Meta launches UK hub for AI-powered Ray-Ban smart glasses
Meta has opened a new £12m audio research lab in Cambridge, aimed at improving the sound capabilities of its AR and AI glasses, including the Ray-Ban Meta and the newly announced Oakley Meta.
The move strengthens Meta’s focus on wearable technology that responds intelligently to users’ surroundings.
The lab is built to simulate a wide range of real-world acoustic environments, from near-silent chambers to echo-filled cathedrals, allowing researchers to train AI systems that can isolate speech, filter background noise, and adjust in real-time to user behaviour.
Features include a configurable reverberation room, motion tracking spaces and instrumented mock home environments.
Meta says the lab will play a central role in making wearable audio more adaptive and useful – like enabling a user to listen to a podcast clearly while walking through a noisy street.
The investment forms part of Meta’s broader push into AI-powered hardware and comes as the company seeks to strengthen its engineering presence in the UK.
Cambridge is already home to a cluster of Meta’s hardware teams, and the new facility is positioned within the government-backed Ox-Cam innovation corridor.
“Creating this world-class audio lab in Cambridge is a sign of our long-term commitment to the UK,” claimed Joel Kaplan, Meta’s chief global affairs officer. “We want the brightest minds making our glasses the smartest on the market.”
AI rivalry and UK ambitions
The opening comes during a period of intense competition among US tech giants over AI talent and capabilities.
This week, Bloomberg first reported that Apple’s head of AI models, Ruoming Pang, has left the company to join Meta’s super intelligence team.
The defection follows criticism that Apple’s in-house models lag behind rivals such as OpenAI, Anthropic and Meta itself.
Meta’s announcement also aligns with a wider UK strategy to attract long-term R&D investment.
Chancellor Rachel Reeves welcomed the lab as a boost for the Ox-Cam corridor, and said Labour is backing high-tech sectors through a planned £22bn public R&D budget – part of its aim to position the UK as a global innovation leader.
Still, while Meta’s investment signals confidence in the UK’s tech talent and research base, some observers note that real-world adoption of smart glasses remains a niche market.
Success may ultimately depend not just on technical capability, but on consumer appetite for wearables that seamlessly blend hardware, AI and daily life.

__APPLY WHAT YOU READ__.
- a) In the article about Meta's Cambridge audio lab, how much money went into the new lab?
- b) List every feature of the new lab that the Meta audio lab article names.

__INFORMATION__.
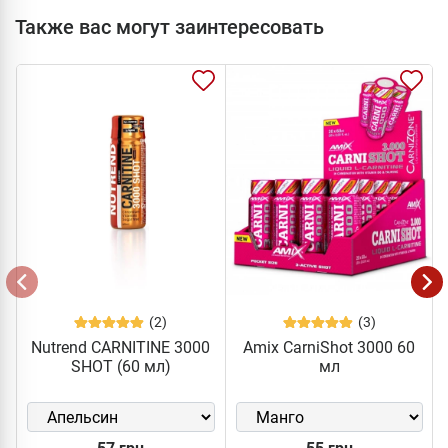
Также вас могут заинтересовать
(2)
(3)
Nutrend CARNITINE 3000
Amix CarniShot 3000 60
SHOT (60 мл)
мл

__SOLUTIONS BELOW__.
- a) £12m

- b)
- A configurable reverberation room
- Motion tracking spaces
- Instrumented mock home environments